--- Records supplied Enclosed Below ---

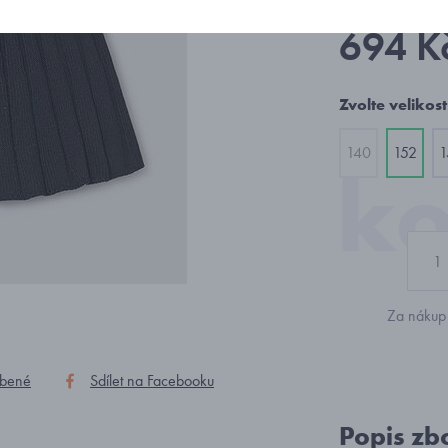
694 K
Zvolte velikost
140
152
1
Za nákup 
íbené
Sdílet na Facebooku
Popis zb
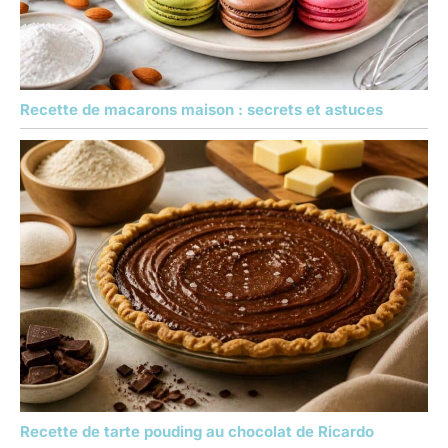
Recette de macarons maison : secrets et astuces
Recette de tarte pouding au chocolat de Ricardo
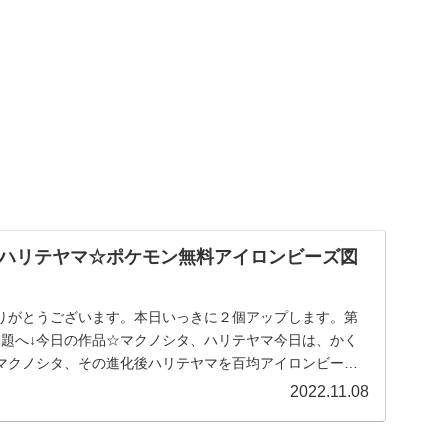
ハリテヤマ☆ポケモン無料アイロンビーズ図
りがとうございます。本日いっきに２個アップします。第
本題へ↓今日の作品☆マクノシタ、ハリテヤマ今日は、かく
マクノシタ、その進化後ハリテヤマを百均アイロンビーズ
..
2022.11.08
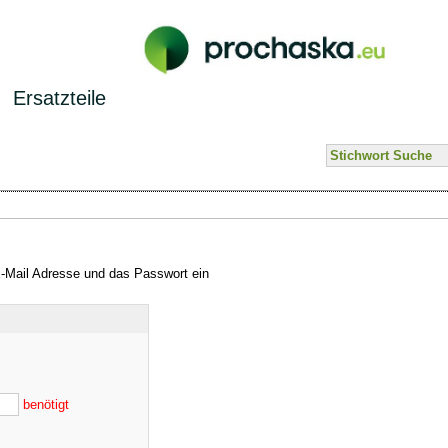
Ersatzteile
E-Mail Adresse und das Passwort ein
benötigt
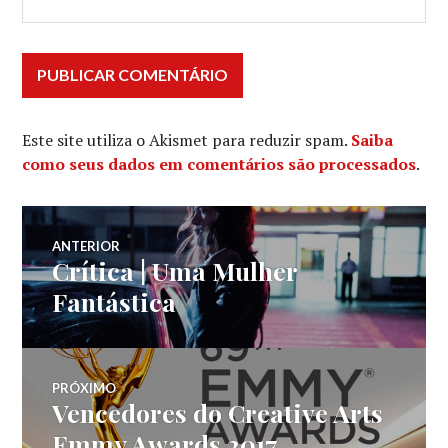
Este site utiliza o Akismet para reduzir spam.
Saiba
como seus dados em comentários são processados
.
Navegação
ANTERIOR
Crítica | Uma Mulher
Post
de
anterior:
Fantástica
Post
PRÓXIMO
Vencedores do Creative Arts
Próximo
post:
Emmy Awards 2017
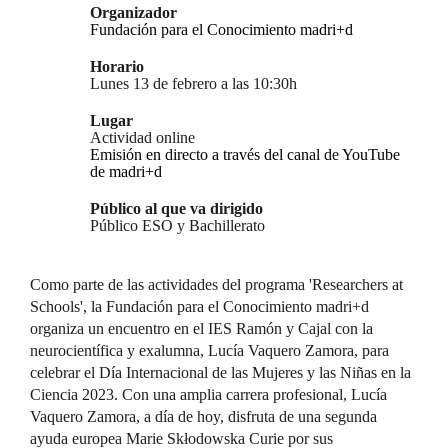
Organizador
Fundación para el Conocimiento madri+d
Horario
Lunes 13 de febrero a las 10:30h
Lugar
Actividad online
Emisión en directo a través del canal de YouTube
de madri+d
Público al que va dirigido
Público ESO y Bachillerato
Como parte de las actividades del programa 'Researchers at
Schools', la Fundación para el Conocimiento madri+d
organiza un encuentro en el IES Ramón y Cajal con la
neurocientífica y exalumna, Lucía Vaquero Zamora, para
celebrar el Día Internacional de las Mujeres y las Niñas en la
Ciencia 2023. Con una amplia carrera profesional, Lucía
Vaquero Zamora, a día de hoy, disfruta de una segunda
ayuda europea Marie Skłodowska Curie por sus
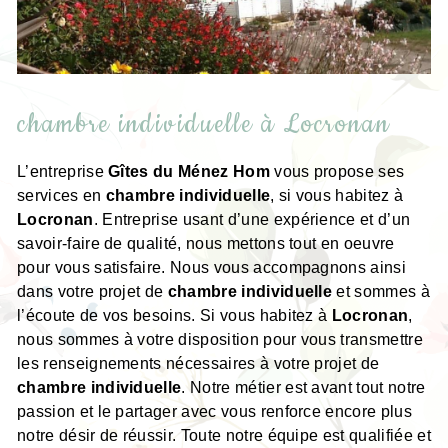
chambre individuelle à Locronan
L’entreprise
Gîtes du Ménez Hom
vous propose ses
services en
chambre individuelle
, si vous habitez à
Locronan
. Entreprise usant d’une expérience et d’un
savoir-faire de qualité, nous mettons tout en oeuvre
pour vous satisfaire. Nous vous accompagnons ainsi
dans votre projet de
chambre individuelle
et sommes à
l’écoute de vos besoins. Si vous habitez à
Locronan
,
nous sommes à votre disposition pour vous transmettre
les renseignements nécessaires à votre projet de
chambre individuelle
. Notre métier est avant tout notre
passion et le partager avec vous renforce encore plus
notre désir de réussir. Toute notre équipe est qualifiée et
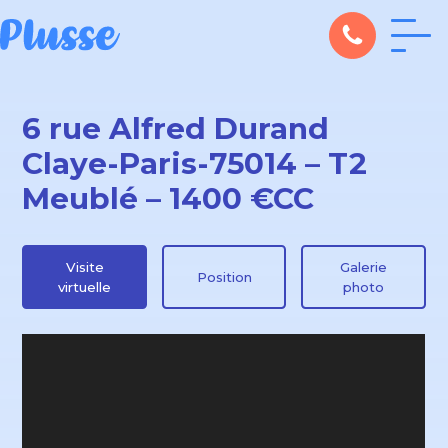
6 rue Alfred Durand
Claye-Paris-75014 – T2
Meublé – 1400 €CC
Visite
Galerie
Position
virtuelle
photo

--- End of Enclosed Records supplied ---

Return each line of the material above that contains the string "Público", copied in full.

Written answer:
Público al que va dirigido
Público ESO y Bachillerato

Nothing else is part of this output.